*** Opening of PROVIDED RECORDS ***
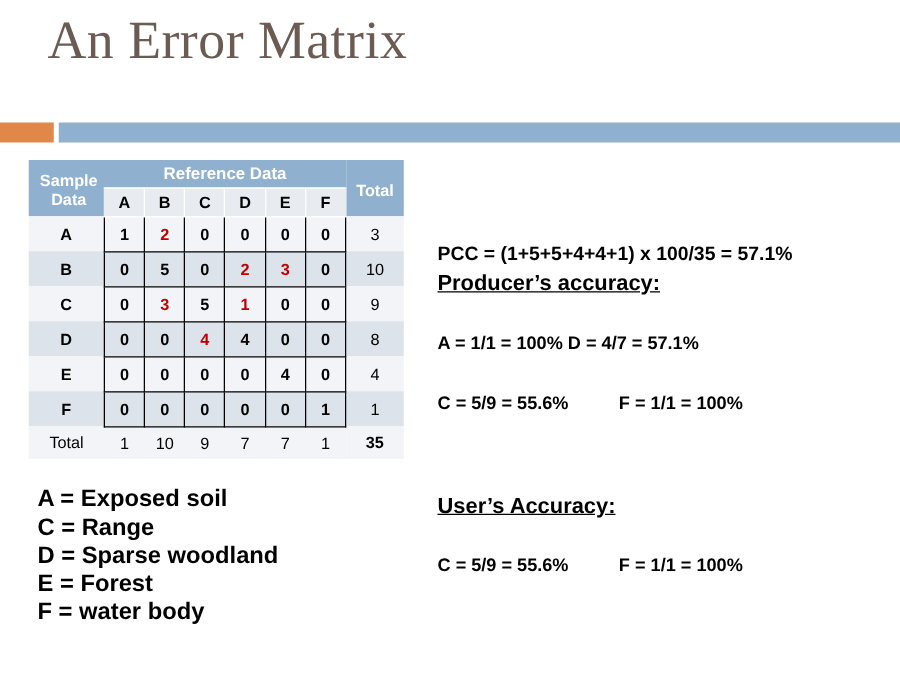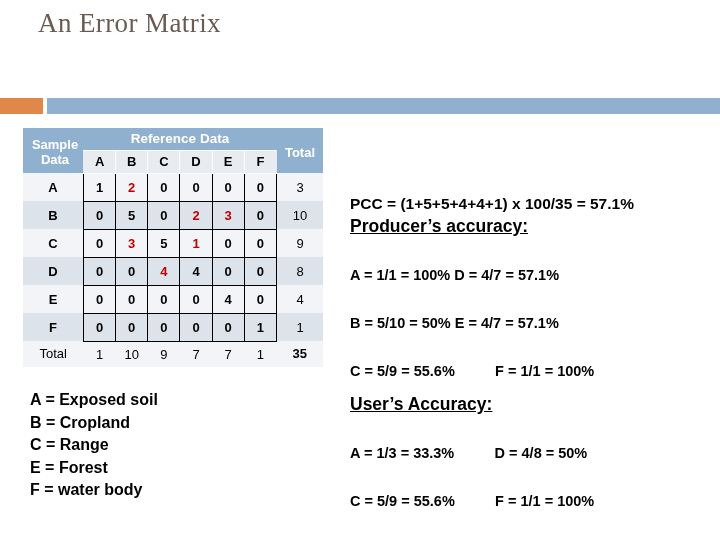--- a/index.html
+++ b/index.html
@@ -21,7 +21,7 @@
     left: 38px;
     top: 8px;
     font-family: "Liberation Serif", serif;
-    font-size: 27px;
+    font-size: 43px;
     color: #6b5b53;
     letter-spacing: 0.4px;
     white-space: nowrap;

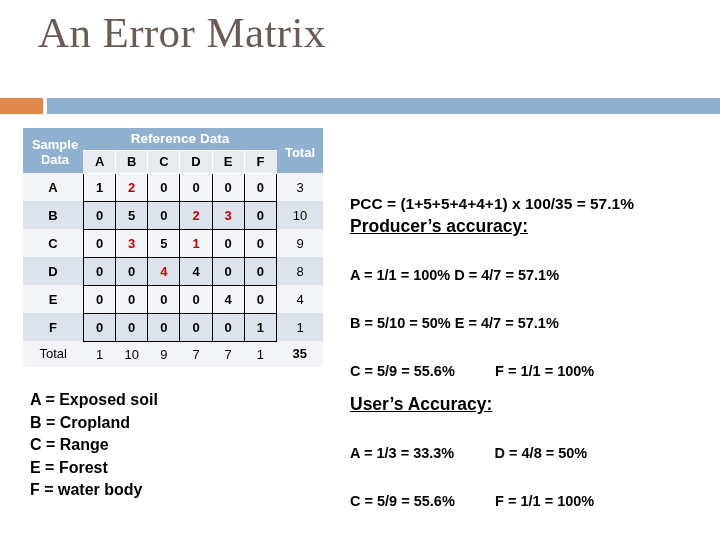--- a/index.html
+++ b/index.html
@@ -281,7 +281,6 @@
   <div class="acc-title">Producer’s accuracy:</div>
   <div class="acc-rows" id="producer-rows">
       <div class="acc-row">A = 1/1 = 100% D = 4/7 = 57.1%</div>
-      <div class="acc-row">B = 5/10 = 50% E = 4/7 = 57.1%</div>
       <div class="acc-row">C = 5/9 = 55.6%          F = 1/1 = 100%</div>
     </div>
 </div>

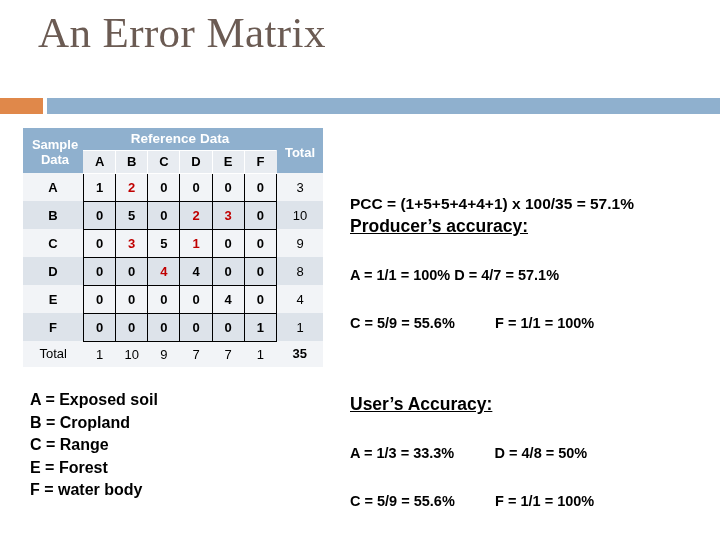--- a/index.html
+++ b/index.html
@@ -138,7 +138,7 @@
     position: absolute;
     left: 30px;
     top: 389px;
-    font-size: 16px;
+    font-size: 19px;
     font-weight: bold;
     color: #000000;
     line-height: 22.5px;

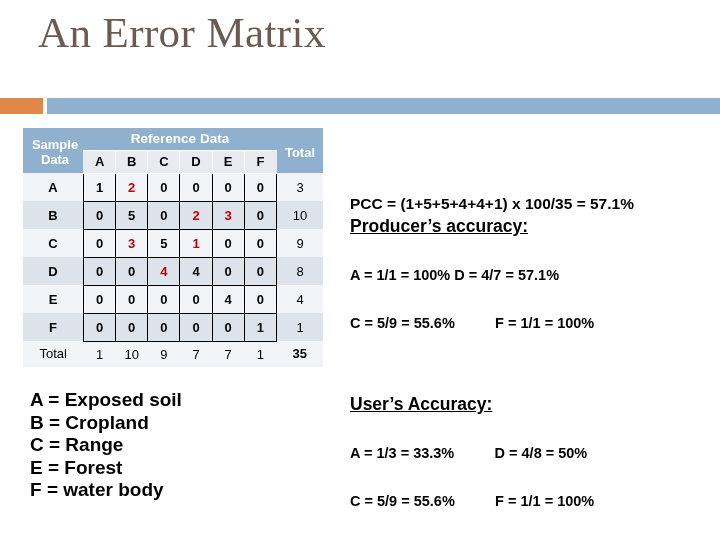--- a/index.html
+++ b/index.html
@@ -269,7 +269,6 @@
 
 <div id="legend">
     <div>A = Exposed soil</div>
-    <div>B = Cropland</div>
     <div>C = Range</div>
     <div>E = Forest</div>
     <div>F = water body</div>

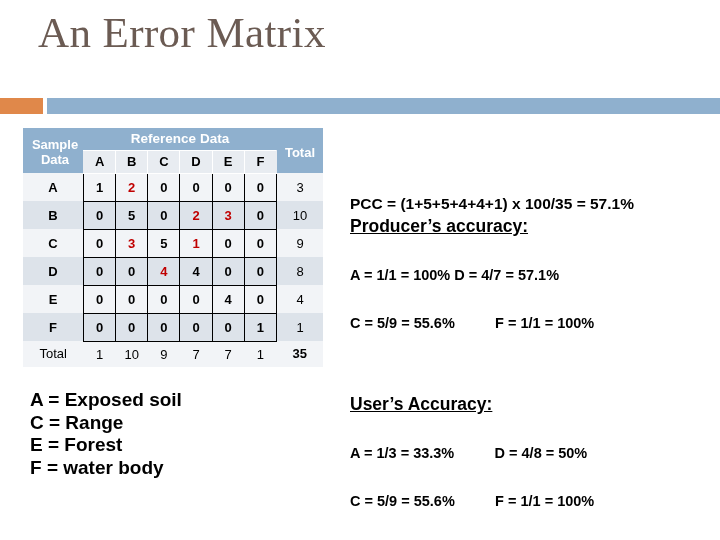--- a/index.html
+++ b/index.html
@@ -270,6 +270,7 @@
 <div id="legend">
     <div>A = Exposed soil</div>
     <div>C = Range</div>
+    <div>D = Sparse woodland</div>
     <div>E = Forest</div>
     <div>F = water body</div>
   </div>

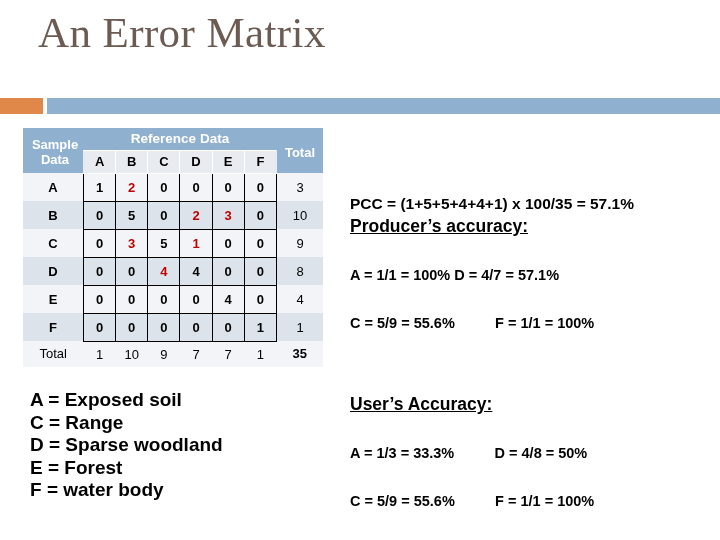--- a/index.html
+++ b/index.html
@@ -288,7 +288,6 @@
 <div id="user-block" class="acc-block">
   <div class="acc-title">User’s Accuracy:</div>
   <div class="acc-rows" id="user-rows">
-      <div class="acc-row">A = 1/3 = 33.3%          D = 4/8 = 50%</div>
       <div class="acc-row">C = 5/9 = 55.6%          F = 1/1 = 100%</div>
     </div>
 </div>

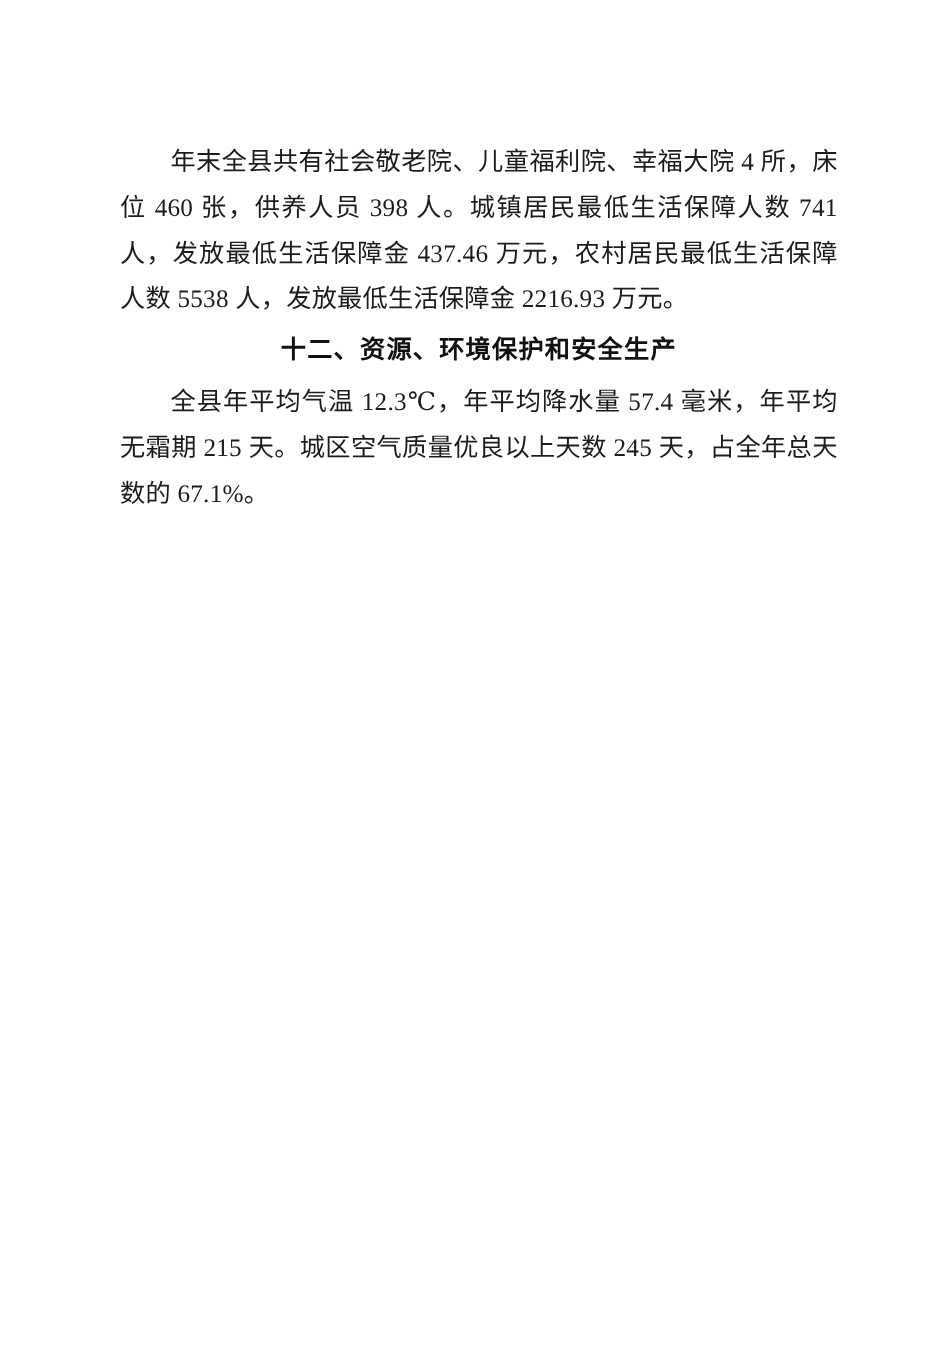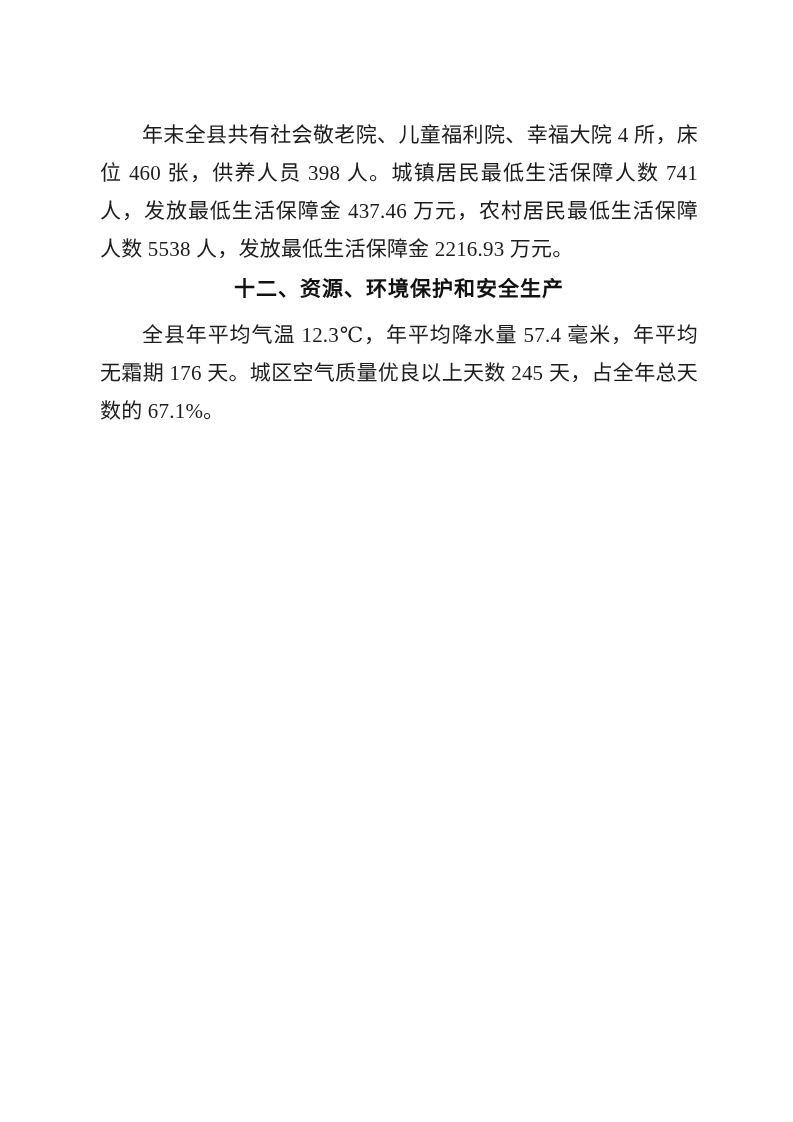--- a/index.html
+++ b/index.html
@@ -29,7 +29,7 @@
   }
   .section-heading {
     margin: 4px 0 6px 0;
-    font-family: Liberation Mono, monospace;
+    font-family: Liberation Serif, serif;
     font-weight: bold;
     font-size: 21px;
     line-height: 38px;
*** Close of PROVIDED RECORDS ***
• TASK DESCRIPTION: Tell how many lines of the data above contain the word "Serif", giving the number by itself.

• WRITTEN RESPONSE: 2